Compared with courthouse litigation, private arbitration has the following advantages:
- Safety: An experienced attorney-arbitrator with expertise in the subject area of the dispute is better able to correctly decide factual and legal issues than is a jury or an inexperienced trial judge struggling in an unfamiliar area. Extreme results are rare.
- Speed: An arbitration hearing usually occurs several months sooner than a court trial would occur (especially with the additional trial delays caused by Oregon's budget problems).
- Economy: The informality and streamlined procedures of arbitration result in significantly reduced attorney's fees and other costs (including reduced discovery).
- Efficiency: Arbitration eliminates elaborate pleadings, motion practice, case status appearances, daily call, and other paper-generating and attorney appearance requirements imposed by trial court rules and procedures.
- Convenient Hearing Dates: Because arbitration hearings are scheduled according to the availability of their attorneys and the parties, the hearing dates are convenient and conflict-free.
- Certainty of Hearing Dates: Because an arbitration hearing date has been set with the consent of all concerned, the hearing almost always takes place as scheduled.
- Privacy: Most laypersons are generally frightened of a courtroom and prefer the privacy and informal setting of arbitration.

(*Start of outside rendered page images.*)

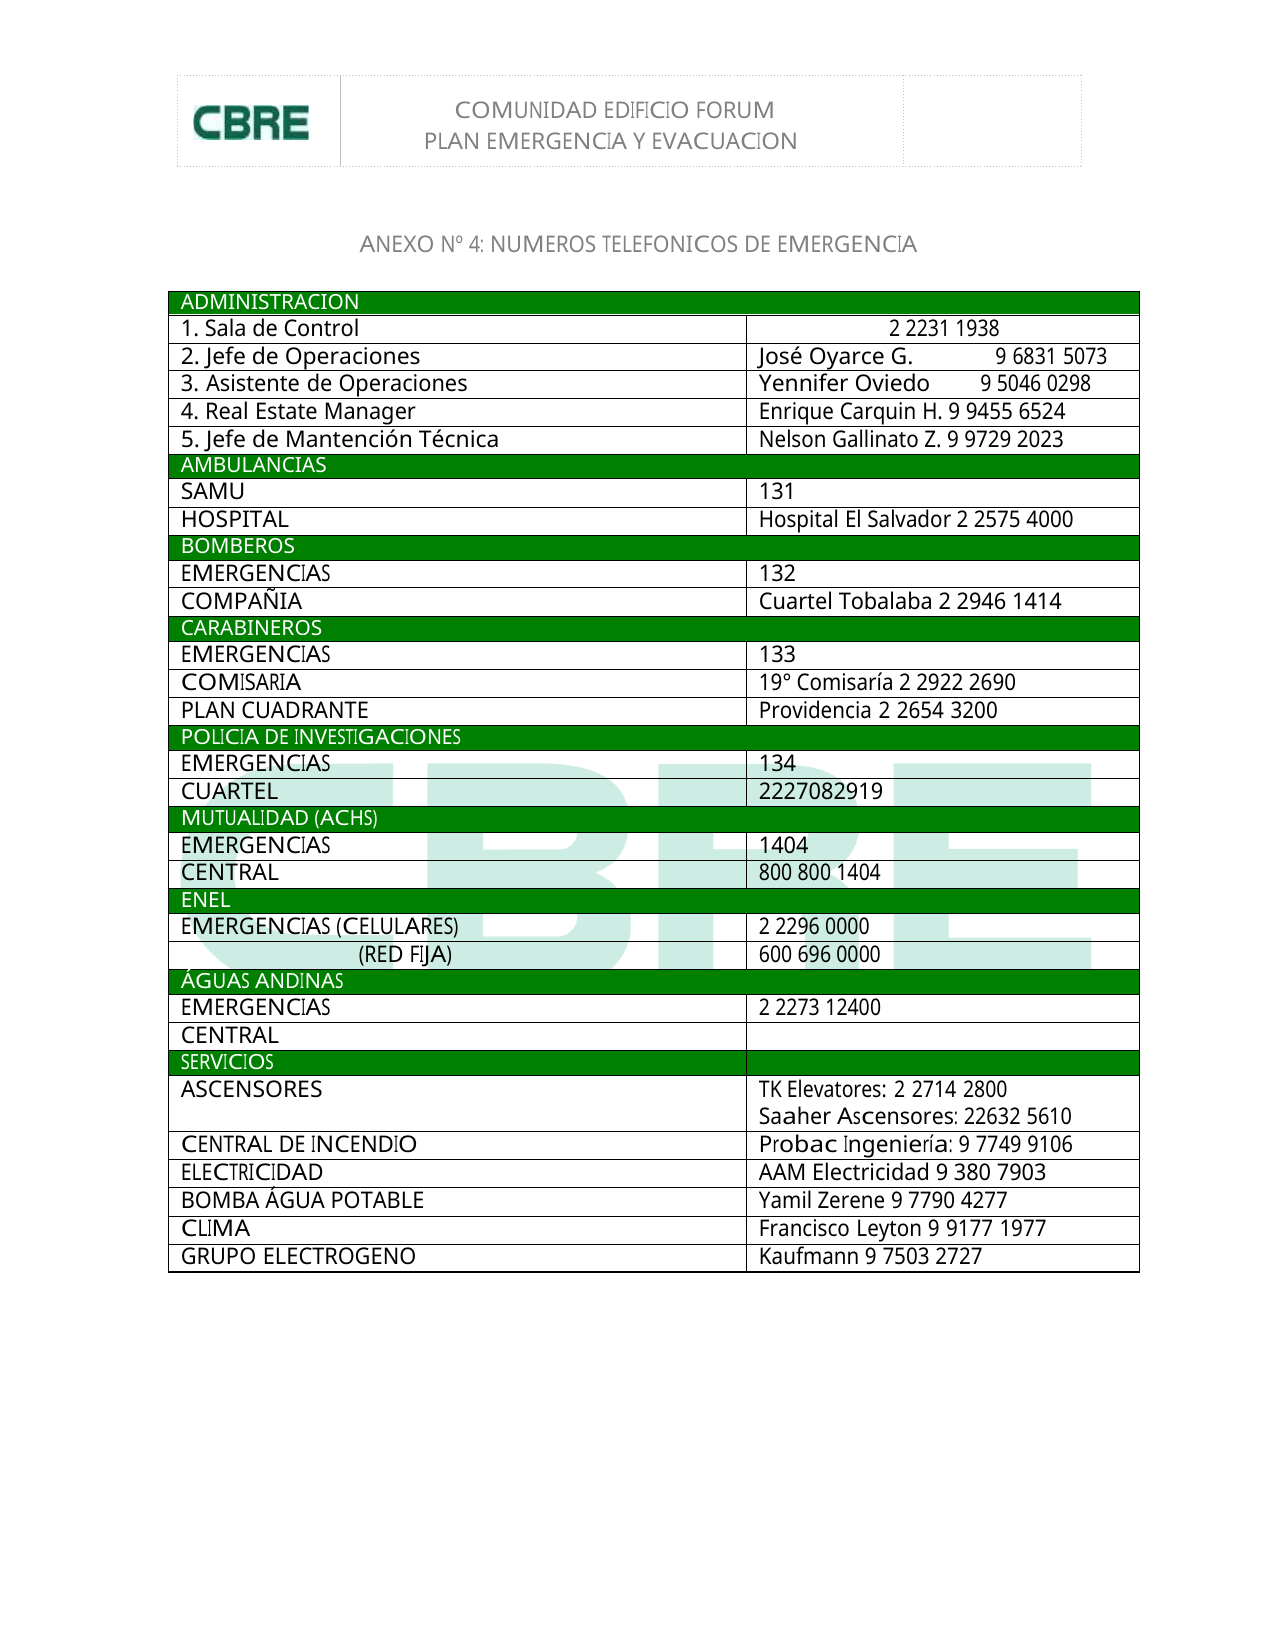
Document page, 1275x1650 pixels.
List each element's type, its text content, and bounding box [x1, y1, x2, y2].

table_cell 131 [747, 479, 1139, 507]
table_cell [747, 1023, 1139, 1050]
table_header ADMINISTRACION [169, 292, 1139, 314]
table_cell [747, 1051, 1139, 1075]
table_cell MUTUALIDAD (ACHS) [169, 807, 1139, 832]
table_cell 2 2231 1938 [747, 316, 1139, 342]
table_cell Enrique Carquin H. 9 9455 6524 [747, 399, 1139, 426]
table_cell BOMBEROS [169, 536, 1139, 560]
table_cell (RED FIJA) [169, 942, 746, 969]
table_cell CARABINEROS [169, 617, 1139, 641]
table_cell ASCENSORES [169, 1076, 746, 1131]
table_cell COMPAÑIA [169, 588, 746, 616]
picture [193, 105, 310, 140]
table_cell CUARTEL [169, 779, 746, 806]
table_cell 3. Asistente de Operaciones [169, 371, 746, 398]
table_cell EMERGENCIAS (CELULARES) [169, 914, 746, 941]
table_cell CENTRAL [169, 861, 746, 887]
text ANEXO Nº 4: NUMEROS TELEFONICOS DE EMERGENCIA [337, 228, 939, 259]
table_cell AAM Electricidad 9 380 7903 [747, 1160, 1139, 1187]
table_cell EMERGENCIAS [169, 751, 746, 778]
table_cell GRUPO ELECTROGENO [169, 1245, 746, 1271]
table_cell BOMBA ÁGUA POTABLE [169, 1188, 746, 1216]
table_cell CLIMA [169, 1217, 746, 1243]
table_cell EMERGENCIAS [169, 995, 746, 1022]
table_cell 2 2296 0000 [747, 914, 1139, 941]
table_cell 132 [747, 561, 1139, 587]
table_cell ÁGUAS ANDINAS [169, 970, 1139, 994]
table_cell Francisco Leyton 9 9177 1977 [747, 1217, 1139, 1243]
table_cell Hospital El Salvador 2 2575 4000 [747, 508, 1139, 534]
table_cell 5. Jefe de Mantención Técnica [169, 427, 746, 454]
table_cell HOSPITAL [169, 508, 746, 534]
table_cell AMBULANCIAS [169, 455, 1139, 478]
table_cell PLAN CUADRANTE [169, 698, 746, 725]
table_cell 4. Real Estate Manager [169, 399, 746, 426]
table_cell SAMU [169, 479, 746, 507]
table_cell Providencia 2 2654 3200 [747, 698, 1139, 725]
table_cell SERVICIOS [169, 1051, 746, 1075]
table_cell COMISARIA [169, 670, 746, 697]
table_cell José Oyarce G. 9 6831 5073 [747, 344, 1139, 370]
table_cell 2227082919 [747, 779, 1139, 806]
table_cell EMERGENCIAS [169, 561, 746, 587]
table_cell 2 2273 12400 [747, 995, 1139, 1022]
table_cell 600 696 0000 [747, 942, 1139, 969]
table_cell 2. Jefe de Operaciones [169, 344, 746, 370]
table_cell POLICIA DE INVESTIGACIONES [169, 726, 1139, 750]
table_cell Kaufmann 9 7503 2727 [747, 1245, 1139, 1271]
table_cell Probac Ingeniería: 9 7749 9106 [747, 1132, 1139, 1159]
table_cell 1. Sala de Control [169, 316, 746, 342]
table_cell CENTRAL [169, 1023, 746, 1050]
table_cell Yamil Zerene 9 7790 4277 [747, 1188, 1139, 1216]
table_cell CENTRAL DE INCENDIO [169, 1132, 746, 1159]
table_cell 800 800 1404 [747, 861, 1139, 887]
table_cell EMERGENCIAS [169, 833, 746, 859]
table_cell ENEL [169, 889, 1139, 913]
table_cell 1404 [747, 833, 1139, 859]
table_cell EMERGENCIAS [169, 642, 746, 669]
table_cell ELECTRICIDAD [169, 1160, 746, 1187]
table_cell Cuartel Tobalaba 2 2946 1414 [747, 588, 1139, 616]
table_cell 133 [747, 642, 1139, 669]
table_cell Yennifer Oviedo 9 5046 0298 [747, 371, 1139, 398]
table_cell 134 [747, 751, 1139, 778]
table_cell 19° Comisaría 2 2922 2690 [747, 670, 1139, 697]
table_cell Nelson Gallinato Z. 9 9729 2023 [747, 427, 1139, 454]
table_cell TK Elevatores: 2 2714 2800 Saaher Ascensores: 22632 5610 [747, 1076, 1139, 1131]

- Finality: The challenges that can be made in court to an arbitrator's award are limited by statute and difficult to prove: corruption, fraud, partiality, arbitrator misconduct, etc. (ORS 36.705; 9 USC 10). An award cannot be challenged for an error in law or because of an unreasonable fact-finding. (See Arbitration and Mediation §8.23 (Oregon CLE 1996).) Although this practical finality is admittedly a two-edged sword, most commentators agree that the finality of an arbitration award is one of the benefits of arbitration.